Niemniej, zarówno w Suwałkach, jak i Świnoujściu okres wegetacyjny wyraźnie się wydłuża. W latach 50. XX wieku w Świnoujściu średnio trwał on przez 220 dni, w Suwałkach ok. 190 dni; w dekadzie 2010-2020 było to już odpowiednio ok. 260 i 215 dni. To oznacza, że w ciągu ostatnich 70 lat okres wegetacyjny nad morzem wydłużył się o ponad miesiąc, a na Suwalszczyźnie o ponad 3 tygodnie. Zważywszy na to oraz na skracający się czas występowania termicznej zimy, mamy w Polsce, a szczególnie w Świnoujściu, wyraźny trend nasilania się wpływu klimat oceanicznego, łagodzącego zimy w naszym kraju.
…na wschodzie jeszcze biało
Pokrywa śnieżna zależna jest od dwóch czynników – temperatury oraz ogólnej ilości opadu atmosferycznego w okresie zimowym. Długość jej zalegania i maksymalna wysokość[ii] są więc determinowane warunkami klimatycznymi. W klimacie oceanicznym sumy opadów w miesiącach zimowych są równie wysokie, jak podczas miesięcy letnich, ale pokrywa śnieżna jest nietrwała i tworzy się jedynie podczas chłodniejszych zim – w Świnoujściu zwykle przez kilka, kilkanaście dni w roku (w 2020 roku śnieg nie utrzymał się nawet przez jedną dobę). Z kolei na Suwalszczyźnie śnieg zalega często nawet ponad 100 dni; w 1956 roku zanotowano pokrywę śnieżną przez 138 dni. Przy czym na obu stacjach zauważalny jest trend skracania się liczby dni z pokrywą śnieżną – na początku lat 50. XX wieku średnia w Suwałkach wynosiła ok. 105 dni, w Świnoujściu ok. 55 dni, w 2021 roku odpowiednio 70 i 25 dni. Z powodu utrzymywania się średniej temperatury powyżej 0°C, w Świnoujściu zimą częściej pada deszcz niż śnieg, co prowadzi do znacznej redukcji liczby dni z pokrywą śnieżną. We wszystkich miesiącach zimowych maksymalna wysokość pokrywy śnieżnej w Suwałkach jest prawie dwa razy wyższa niż w Świnoujściu.
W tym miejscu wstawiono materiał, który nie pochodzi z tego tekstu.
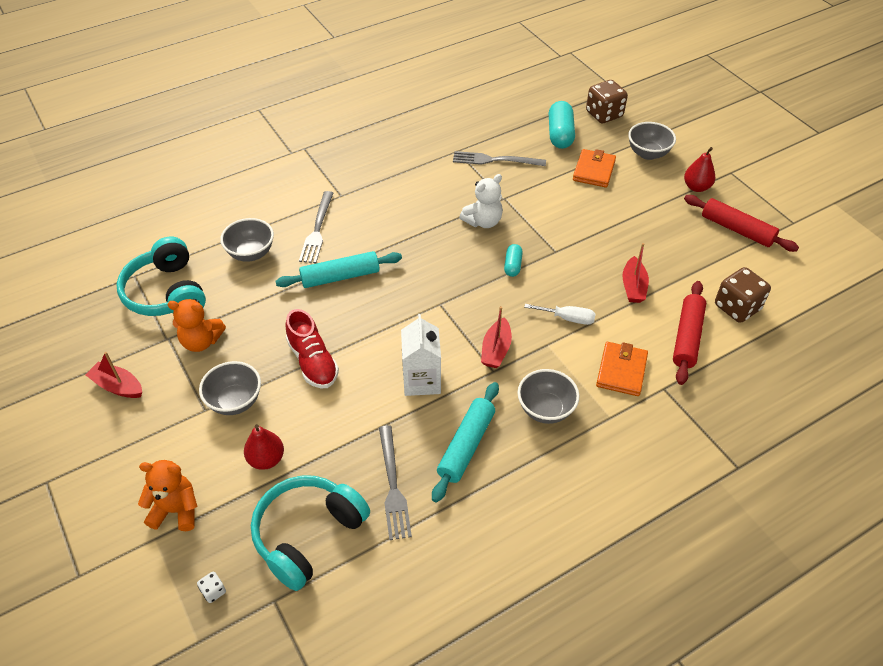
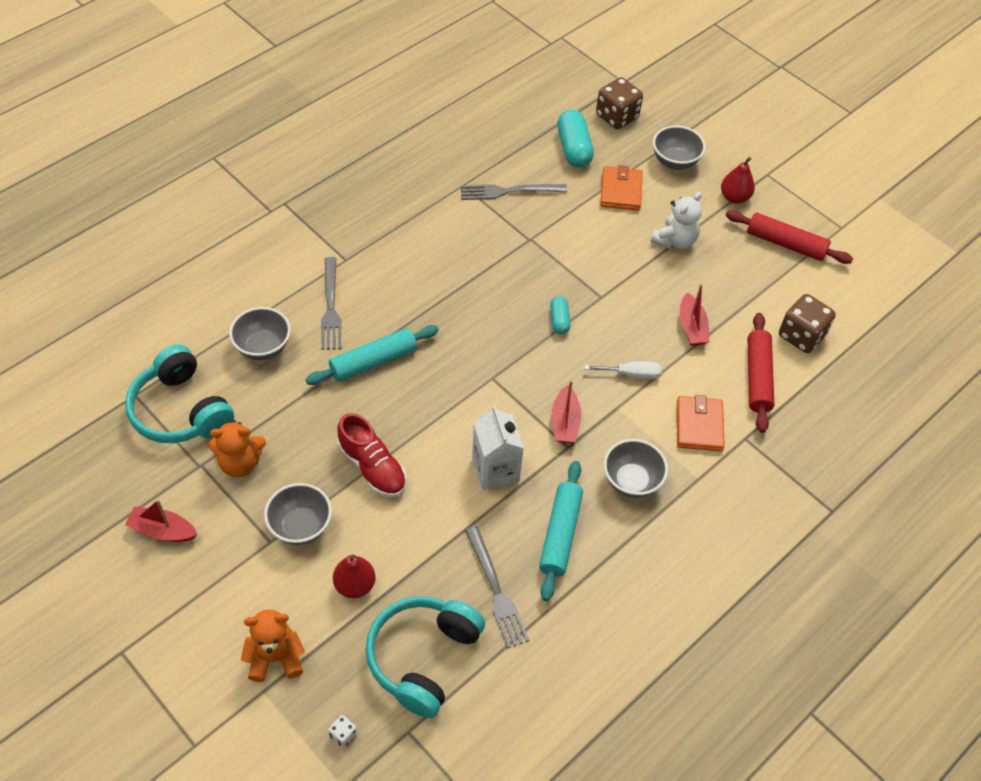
camera: 15 degrees left, 5 degrees up
(483, 221) = (514, 271): white teddy bear -> white teddy bear (675, 241)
W przeciągu ostatnich 70 lat zima w Polsce zmieniła swoje oblicze. O ile Suwałczanie mogą w najbliższych latach jeszcze liczyć na duże mrozy i długo utrzymującą się pokrywę śnieżną, o tyle mieszkańcy Świnoujścia powinni przyzwyczaić się do bezśnieżnych zim z deszczem i temperaturą na plusie. Takie zróżnicowanie lokalnego klimatu nie powinno dziwić. Niemniej na przykładzie tych dwóch skrajnych stacji wyraźnie widać, że zmiana klimatu nie omija żadnego z regionów świata, a jedynie zachodzi w różnym tempie i z różną intensywnością.
[i] Średnia dobowa temperatura poniżej wartości zero na termometrze wskazuje nam okres występowania zimy termicznej.
[ii] Maksymalną wysokość pokrywy śnieżnej w Suwałkach (84 cm) zanotowano w lutym 1979 roku podczas „zimy stulecia”, zaś w Świnoujściu w marcu 2005 roku – 52 cm.